[Stored dataset items]
━━━━━━━━━━

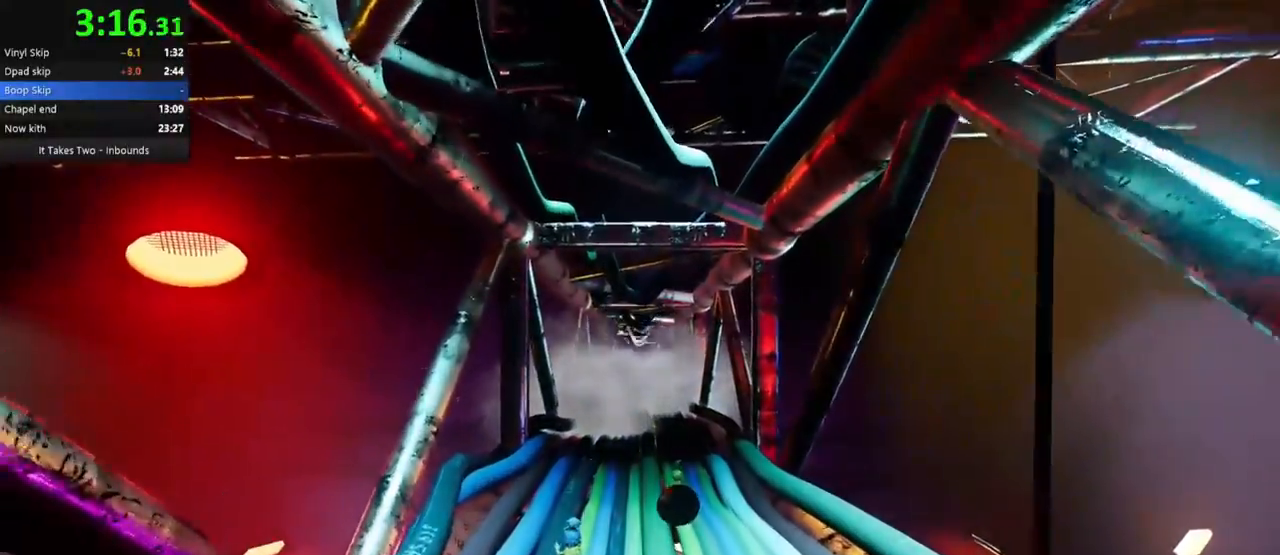
{"keys": ["w"], "mouse": [], "events": []}
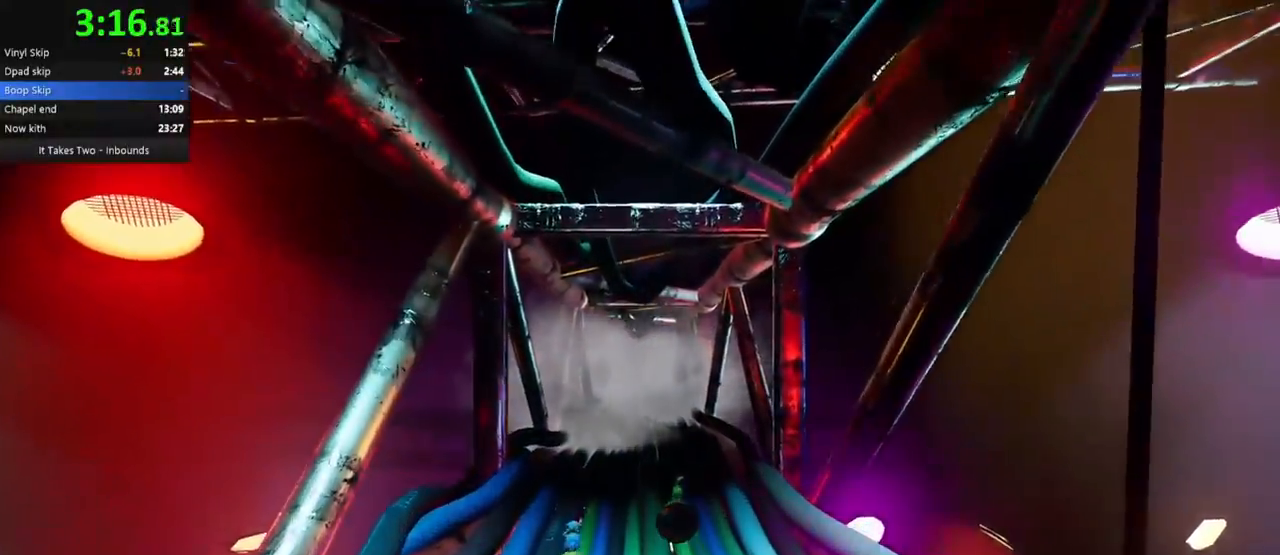
{"keys": ["w"], "mouse": [], "events": []}
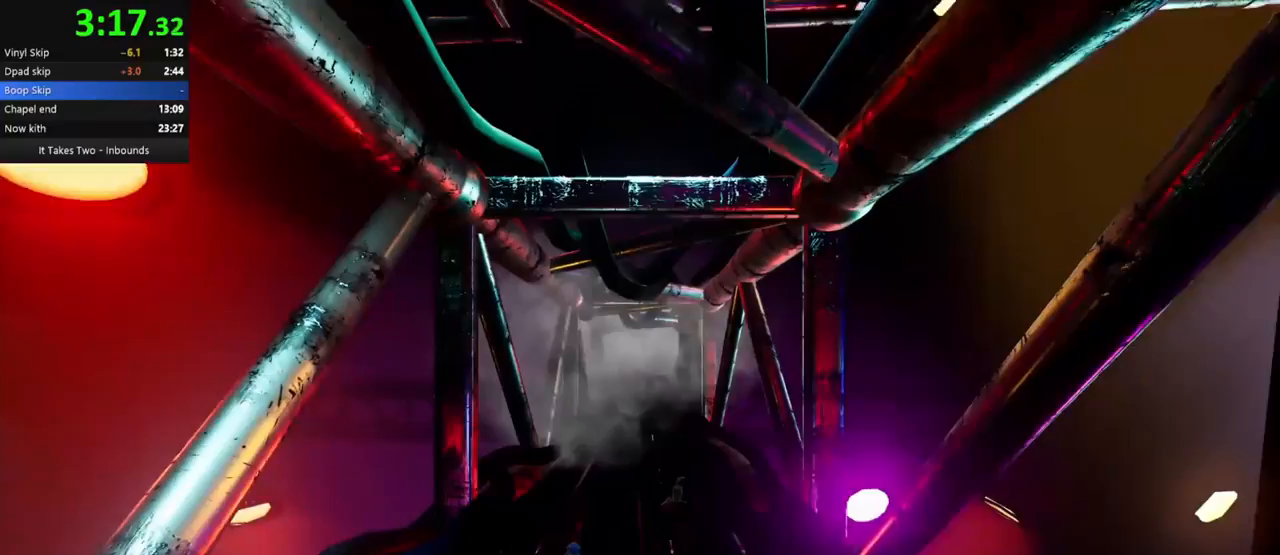
{"keys": ["w"], "mouse": [], "events": []}
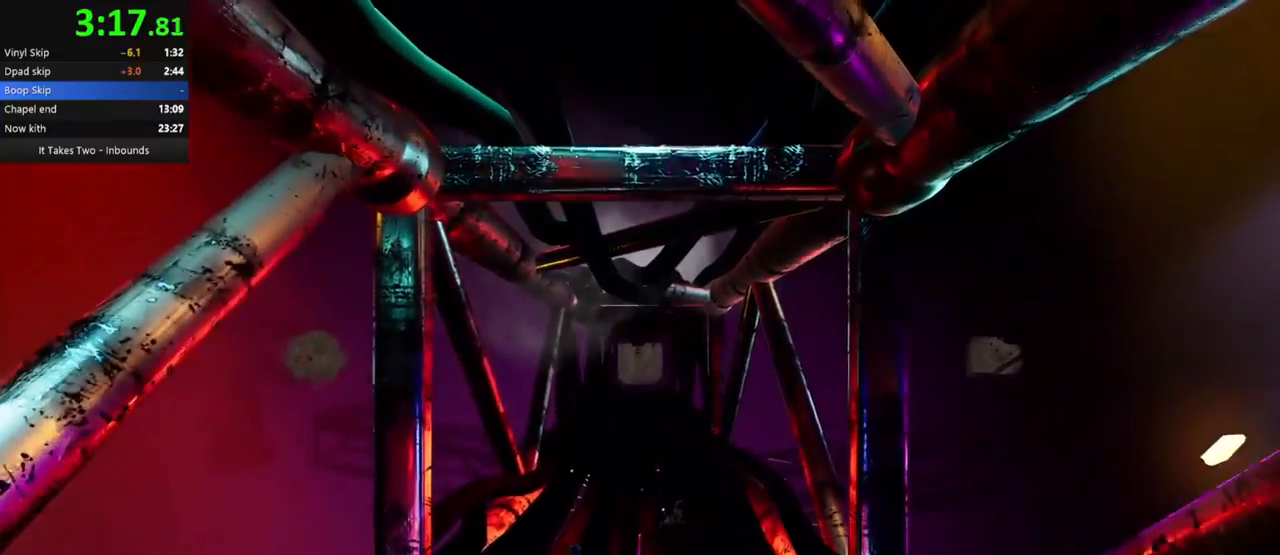
{"keys": ["w"], "mouse": [], "events": []}
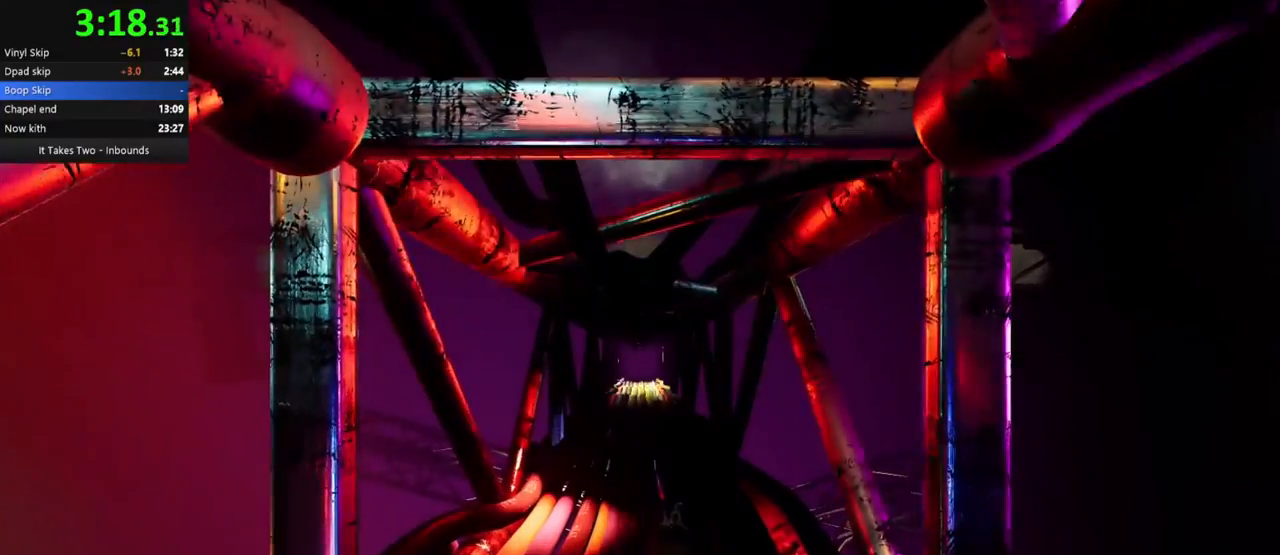
{"keys": ["w"], "mouse": [], "events": []}
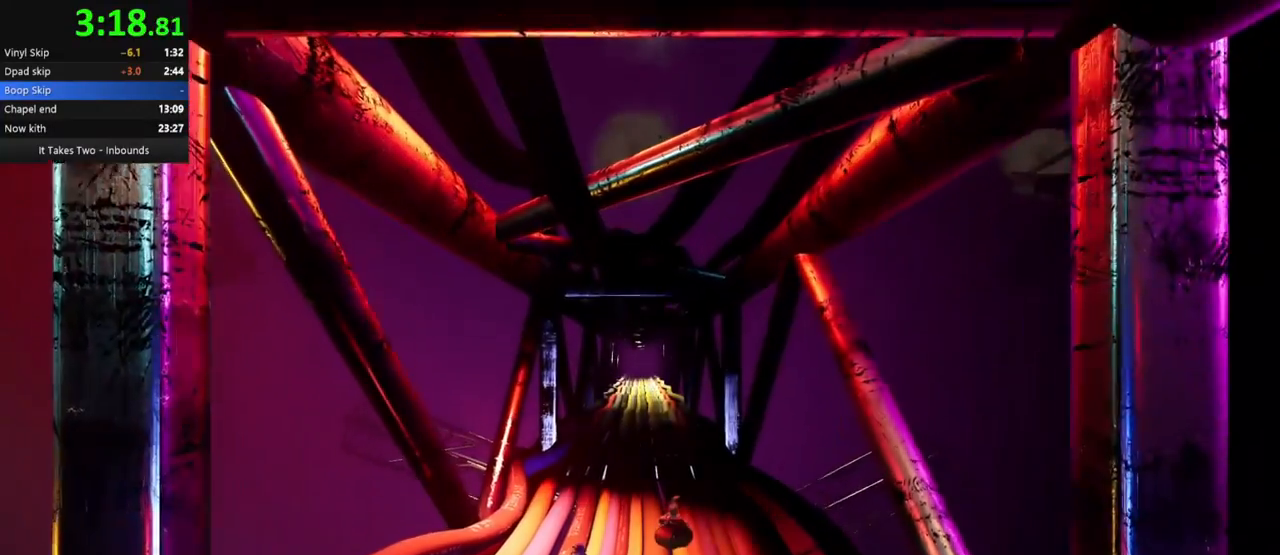
{"keys": ["w"], "mouse": [], "events": []}
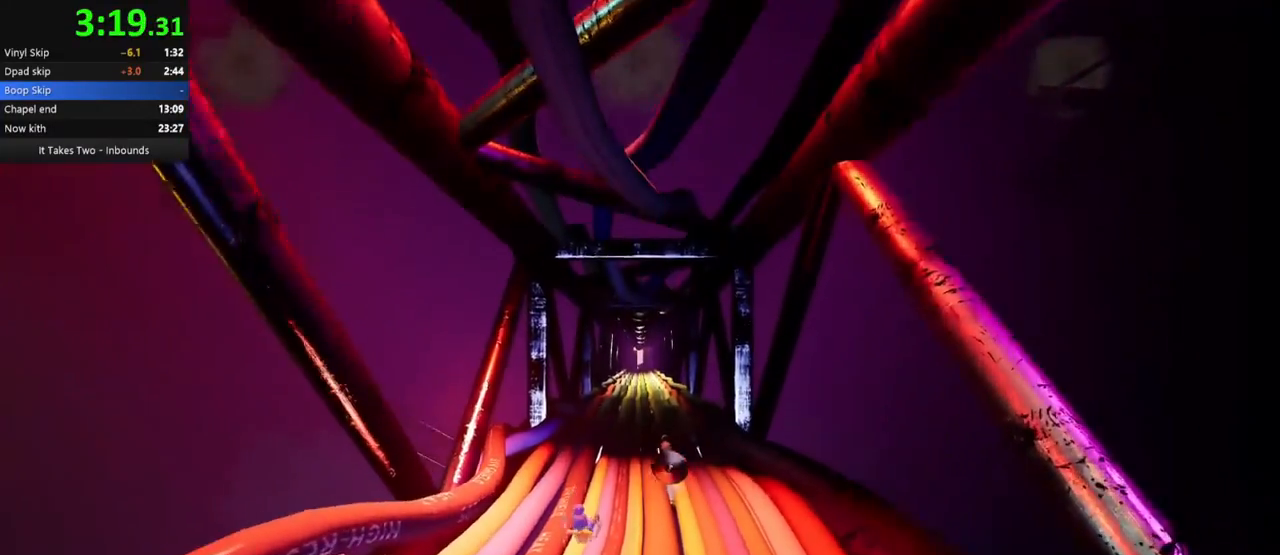
{"keys": ["w"], "mouse": [], "events": []}
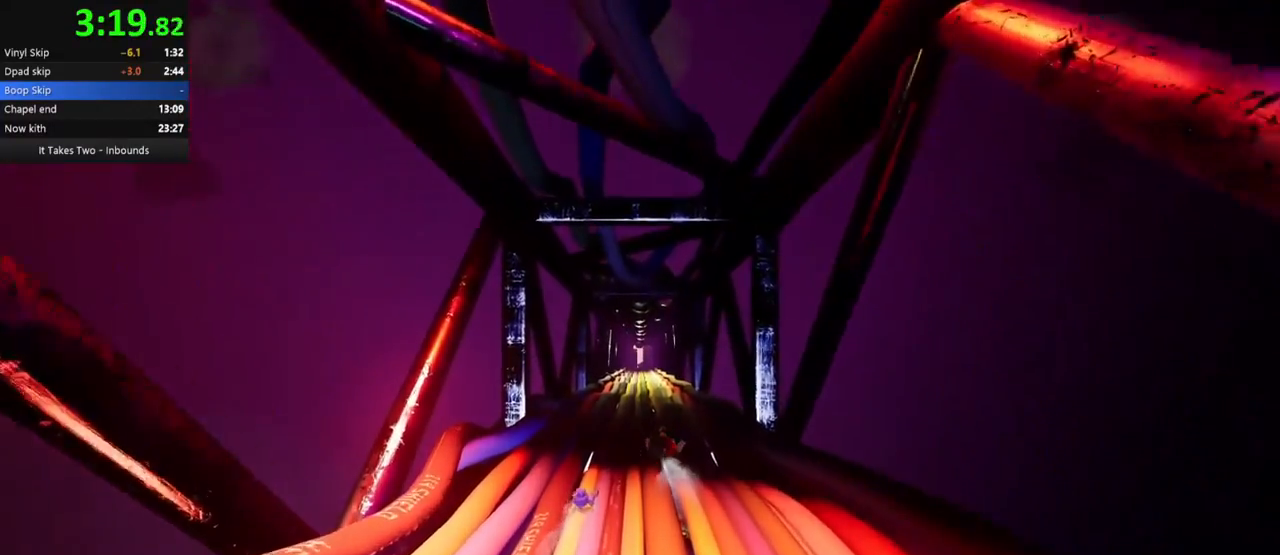
{"keys": ["w"], "mouse": [], "events": []}
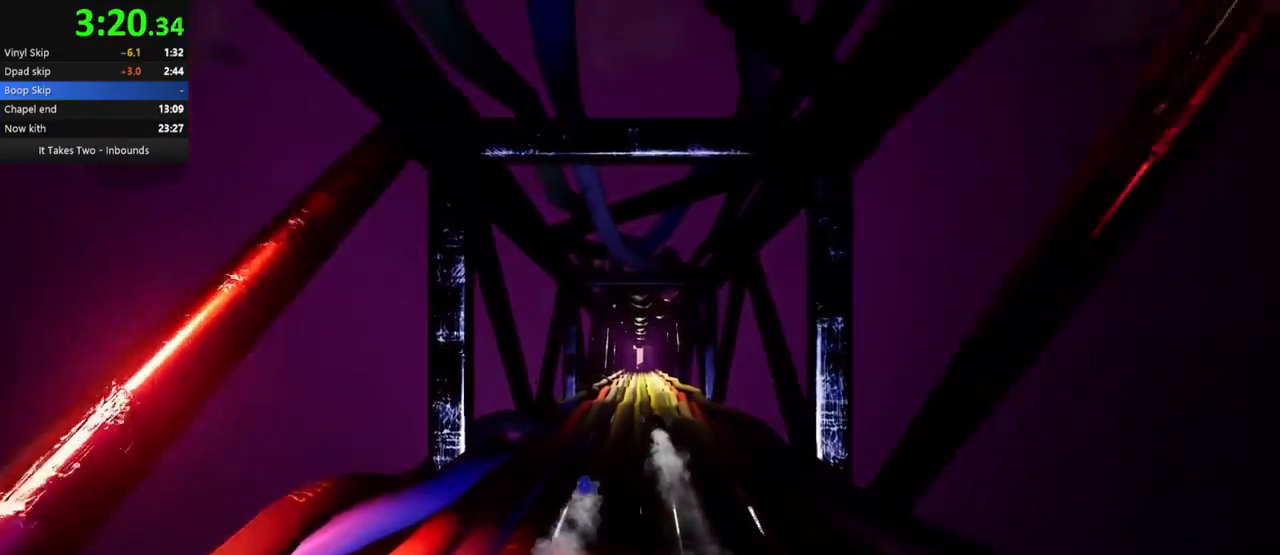
{"keys": ["w"], "mouse": [], "events": []}
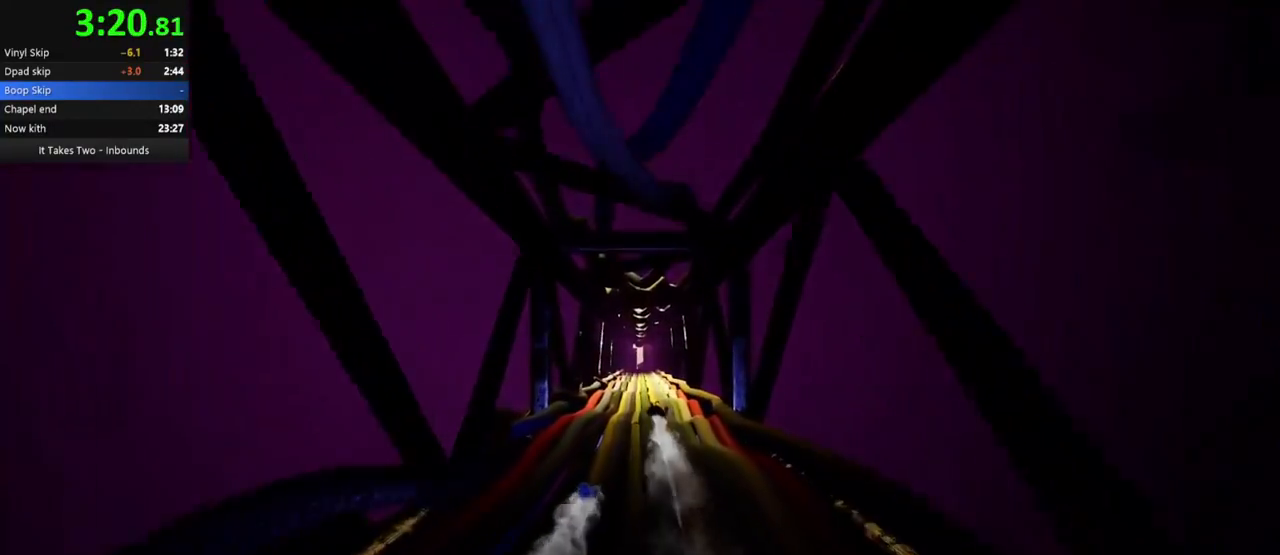
{"keys": ["w"], "mouse": [], "events": []}
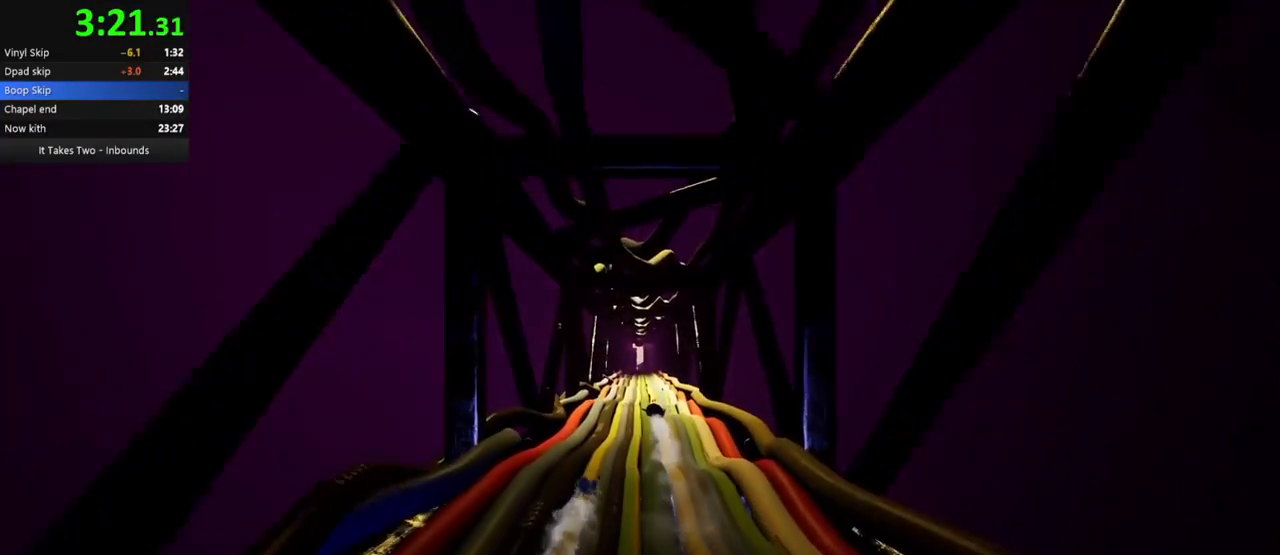
{"keys": ["w"], "mouse": [], "events": []}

━━━━━━━━━━

Try it: Only the entries themselves should be output, word for word, with all pictures omitted.

The completed task:
{"keys": ["w"], "mouse": [], "events": []}
{"keys": ["w"], "mouse": [], "events": []}
{"keys": ["w"], "mouse": [], "events": []}
{"keys": ["w"], "mouse": [], "events": []}
{"keys": ["w"], "mouse": [], "events": []}
{"keys": ["w"], "mouse": [], "events": []}
{"keys": ["w"], "mouse": [], "events": []}
{"keys": ["w"], "mouse": [], "events": []}
{"keys": ["w"], "mouse": [], "events": []}
{"keys": ["w"], "mouse": [], "events": []}
{"keys": ["w"], "mouse": [], "events": []}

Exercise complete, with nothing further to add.